Stress comes to us in three levels: positive stress, tolerable stress, and toxic stress. Positive stress is healthy. It is the internal alarm clock that gets us to get up and get tasks done. Tolerable stress is activated during significant life events, such as the loss of a loved one, a catastrophic event, or a frightening injury. If a person has supports in place to help them recover from these events, the physical and emotional effects are temporary. Toxic Stress occurs when there is a strong, frequent, or prolonged exposure to extreme stressors like emotional abuse, neglect, financial hardship, or a lack of support.
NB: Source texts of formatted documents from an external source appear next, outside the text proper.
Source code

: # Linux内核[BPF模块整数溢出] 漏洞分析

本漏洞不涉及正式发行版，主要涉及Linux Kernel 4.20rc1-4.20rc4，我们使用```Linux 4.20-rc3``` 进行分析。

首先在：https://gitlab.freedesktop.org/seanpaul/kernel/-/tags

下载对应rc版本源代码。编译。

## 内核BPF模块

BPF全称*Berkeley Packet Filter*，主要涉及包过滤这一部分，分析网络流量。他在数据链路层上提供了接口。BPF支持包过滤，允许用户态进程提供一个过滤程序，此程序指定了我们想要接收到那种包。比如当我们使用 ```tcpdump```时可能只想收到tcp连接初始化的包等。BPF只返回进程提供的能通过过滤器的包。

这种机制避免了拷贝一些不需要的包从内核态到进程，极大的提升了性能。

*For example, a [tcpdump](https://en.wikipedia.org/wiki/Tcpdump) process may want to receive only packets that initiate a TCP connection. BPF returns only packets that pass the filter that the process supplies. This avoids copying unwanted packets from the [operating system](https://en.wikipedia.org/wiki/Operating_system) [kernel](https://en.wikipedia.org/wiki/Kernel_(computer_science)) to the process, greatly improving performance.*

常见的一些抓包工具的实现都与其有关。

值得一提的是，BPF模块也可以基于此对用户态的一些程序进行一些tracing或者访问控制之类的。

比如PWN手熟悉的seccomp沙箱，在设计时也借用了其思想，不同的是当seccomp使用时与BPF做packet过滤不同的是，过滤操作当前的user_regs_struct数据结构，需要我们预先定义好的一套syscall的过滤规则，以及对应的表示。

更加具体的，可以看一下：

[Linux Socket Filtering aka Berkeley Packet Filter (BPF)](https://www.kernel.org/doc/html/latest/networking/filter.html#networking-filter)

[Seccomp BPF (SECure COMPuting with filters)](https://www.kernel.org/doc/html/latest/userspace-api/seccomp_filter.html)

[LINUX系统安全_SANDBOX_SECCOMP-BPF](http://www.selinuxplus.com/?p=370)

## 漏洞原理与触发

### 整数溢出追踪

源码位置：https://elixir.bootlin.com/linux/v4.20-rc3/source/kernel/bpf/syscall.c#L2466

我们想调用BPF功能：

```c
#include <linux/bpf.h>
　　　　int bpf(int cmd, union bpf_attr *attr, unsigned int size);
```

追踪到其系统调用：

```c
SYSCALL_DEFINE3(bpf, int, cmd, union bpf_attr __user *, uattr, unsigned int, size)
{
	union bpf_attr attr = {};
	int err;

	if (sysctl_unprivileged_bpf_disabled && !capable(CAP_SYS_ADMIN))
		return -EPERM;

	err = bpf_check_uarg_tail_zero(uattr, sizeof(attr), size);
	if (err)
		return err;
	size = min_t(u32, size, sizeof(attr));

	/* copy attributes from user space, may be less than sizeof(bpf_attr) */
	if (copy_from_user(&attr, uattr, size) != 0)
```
This kind of stress can disrupt the development of the brain and other organ systems, increasing the risk of stress related diseases like heart disease, diabetes, substance use, and depression.

Well, what do we do about it? Identifying toxic stress at a young age is the best way to prevent stress related diseases, (don’t get the rest of this sentence and don’t end sentence in “to”) as good and bad habits grow in relation to what we are exposed to. Since behaviors are reinforced as we develop, the cells in our brain either survive or fail to thrive based on life experiences and our genetics. A brain that has learned to manage stressors is typically more capable of identifying a situation, interpreting and processing it, evaluating options, and ultimately acting. Someone that does not have healthy conflict resolution skills will likely react to a situation in one of three ways: fight, flight, or freeze, meaning they either react aggressively, withdrawal from the threat, or stall in fear or panic. These reactions occur as the brain’s alarm system is triggered. While these are natural physiological responses, they can be overcome by learning effective coping skills. Imagine it as a stoplight, where red is stop, yellow is think of options, and green is acting on the best option. Someone who has not learned how to manage stressors will only have their stoplight work on red and green, and we’ve all been in those situations where a moment of thought or reflection like would have changed the outcome of an event.

Fortunately, we can all learn to manage toxic stress. By building resiliency and learning effective coping skills children, and adults, that display toxic stress symptoms can lead productive healthy lives. We, though especially children, can learn new ways of thinking, relating, and responding, which helps to have our internal “stoplights” develop and strengthen. Building positive relationships with other healthy mindful people can show us new and productive ways to view the world, and ourselves. By engaging with young minds, we can help them build trust with others, develop connections that are necessary for a child’s healthy self-esteem, and help decrease isolation and feelings of rejection. Most importantly we can learn, and teach others, to have a positive outlook on life, be advocates for others and mental wellness, and utilize healthy coping skills and problem solving techniques in our daily lives.